It’s time for brands to ditch the “hustle culture” 

It’s time for brands to ditch the “hustle culture” 

In a world where everything is fast paced, getting to your next, balancing a full-time job and kids, studying towards a degree, and starting a side hustle all-in-one go became the “ideal achievement” in society – it’s no wonder than Gen Z is often referred to as generation burnout. In fact, we’re exhausted just reading that sentence. People are struggling to keep up and muting themselves towards brands that’s asking them to achieve too much. 
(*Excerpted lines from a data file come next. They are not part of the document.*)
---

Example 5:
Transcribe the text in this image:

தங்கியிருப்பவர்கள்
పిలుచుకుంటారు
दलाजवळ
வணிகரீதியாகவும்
With the rise of quiet quitting in the workplace, the decline of the “girl boss movement” and rising reports of people asking for a “mental health day,” a trend is starting to emerge where the younger generation is rejecting the ‘hustle culture’ and some brands are starting to catch on. 

Uber Eats celebrates “the art of doing less” through promoting the ease of using their food delivery app to allow people to focus more on the things and hobbies that make them happy. Weetbix reminds us to take time to breathe and resort to the simpler things in life. The McDonald’s campaign “Fancy some me-time? Fancy a McDonalds” encourages customers to take time out and do nothing.  

Brands will need to start steering clear of promoting the hustle culture to prevent being rejected by consumers amidst the ad clutter. 

It’s time to do away with advert claims such as “be a better you;” “do it all;” “achieve more;” “what’s your next;” and rather serve messaging to our audience that allows them to “just be.” Advertisers will need to promote how their product or service will help people to do less and create an anti-hustle culture. It’s time for brands to take the pressure off and to ask:   

What if, instead of asking customers to achieve their next, we asked them to do less?